Fer de lance de la mobilisation actuelle contre le régime de Moubarak, le "Mouvement du 6 avril" est un groupe de jeunes militants égyptiens qui a vu le jour en 2008 sur le Web. Son but : voir le pays figurer parmi les grandes démocraties.
Composé de jeunes opposants égyptiens, le "Mouvement du 6 avril" appelle tous les jours, sur son site Internet, sa page Facebook ou sur son compte Twitter à une mobilisation sans relâche contre le régime du président Hosni Moubarak. Son rêve : voir l’Egypte figurer un jour parmi les grandes démocraties.
Porté par l’élan de la révolution tunisienne, le "Mouvement du 6 avril" utilise la force de frappe d’Internet dans un pays où plus de 17 millions de personnes, soit environ 20 % de la population, sont connectés. Avant les premières manifestations, le groupe a lancé un sondage sur Facebook pour demander : "Allez-vous manifester le 25 janvier ?"
Près de 90 000 personnes ont répondu positivement sur la Toile. Quelques jours après, les plus grandes manifestations d’opposition à Moubarak, au pouvoir depuis 1981, ont effectivement eu lieu au Caire et dans les autres grandes villes : Alexandrie ou Mahala el-Kubra, dans le nord du pays.
"Rendre à l’Égypte sa dignité"
Composé de personnes issues de différents milieux culturels et sociaux, d’âges divers et d'opinions hétéroclites, le Mouvement du 6 avril cherche, avant tout, à trouver "une alternative à la règle autoritaire qui a écrasé la transition démocratique de l’Egypte pendant des années".
"Nous souhaitons atteindre ce dont rêvaient les intellectuels égyptiens et toutes les forces politiques nationales (…) : rendre à l’Egypte sa dignité et établir les bases d’une gouvernance démocratique", peut-on lire sur la page Facebook du Mouvement.
Se définissant comme un groupe de jeunes pacifistes, engagés mais indépendants à l'égard de tout parti politique, ses membres sont généralement des étudiants ou de jeunes diplômés, pour beaucoup sans emplois ou sous-employés, selon Eberhard Kienle, professeur au CNRS et spécialiste du Moyen-Orient.
Le poil à gratter du régime Moubarak
Le mouvement a vu le jour sur Internet en 2008, dans le sillage de la révolte des ouvriers du coton.

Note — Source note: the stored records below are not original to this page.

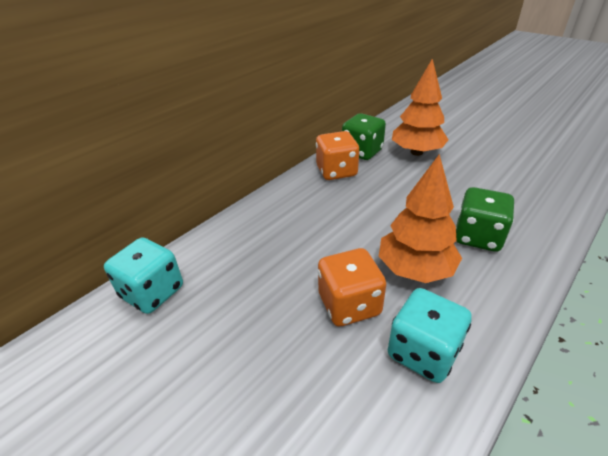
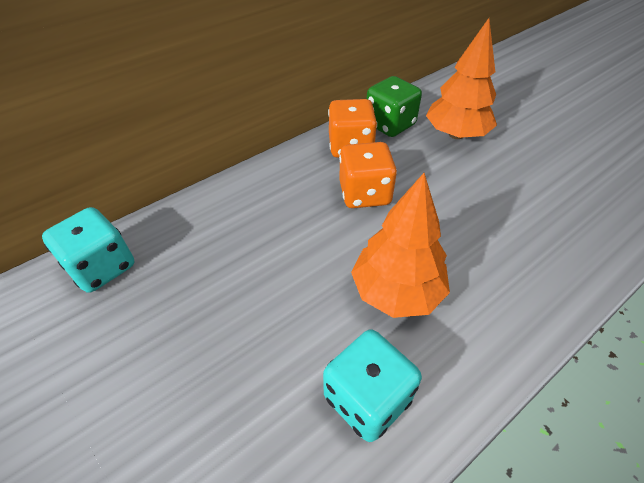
camera: 10 degrees right, 10 degrees up
(349, 304) = (305, 322): orange dice -> orange dice (364, 194)
(477, 237) = (488, 261): green dice -> none

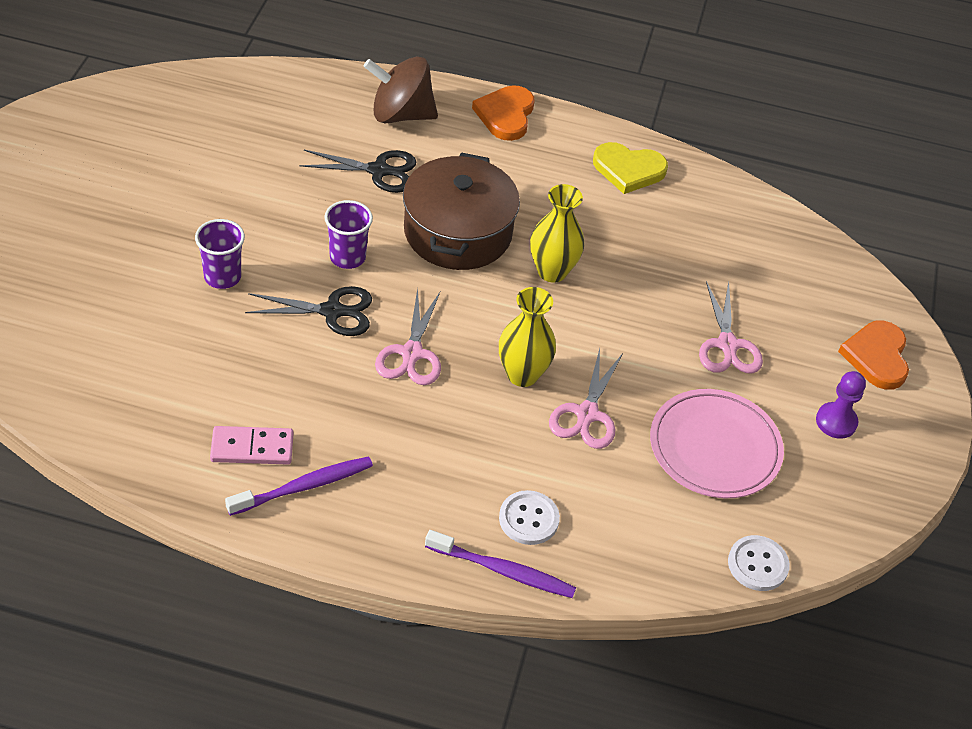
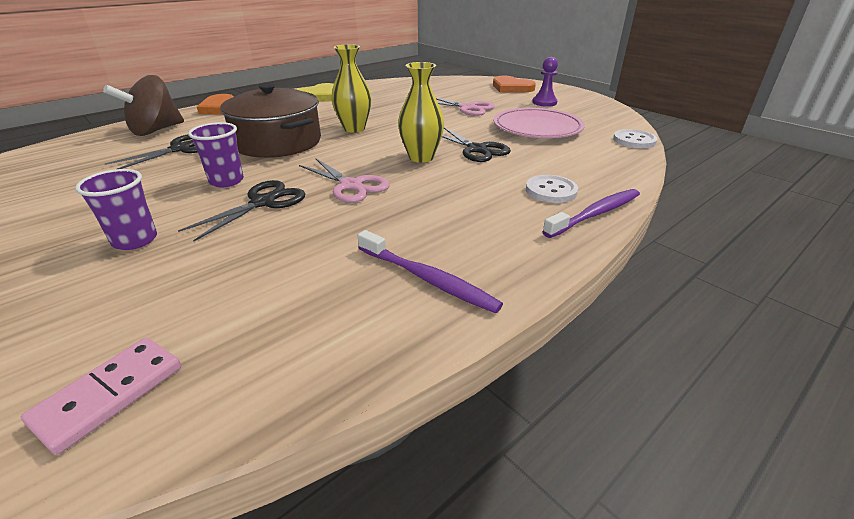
camera: 50 degrees left, 15 degrees down
(252, 448) = (347, 294): pink domino -> pink domino (109, 394)
(304, 487) = (427, 279): purple toothbrush -> purple toothbrush turned 120 degrees clockwise
(587, 414) = (476, 149): pink scissors -> black scissors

Souffrant d’une hausse subite du coût de la vie, les ouvriers de Mahala el-Kubra, l’une des plus grandes villes industrielles du pays située au cœur du delta du Nil, ont lancé en janvier 2008 un appel à la grève générale.
Le fondateur du Mouvement, Ahmad Maher, alors étudiant, décide d’utiliser les réseaux sociaux pour défier les autorités. Il relaie l’appel des leaders ouvriers sur Facebook. En quelques jours, le groupe réunit plus de 75 000 adhérents. Les 6 et 7 avril, des milliers de manifestants défilaient dans les rues de Mahala el-Kubra, avant que le rassemblement soit violemment réprimé par la police.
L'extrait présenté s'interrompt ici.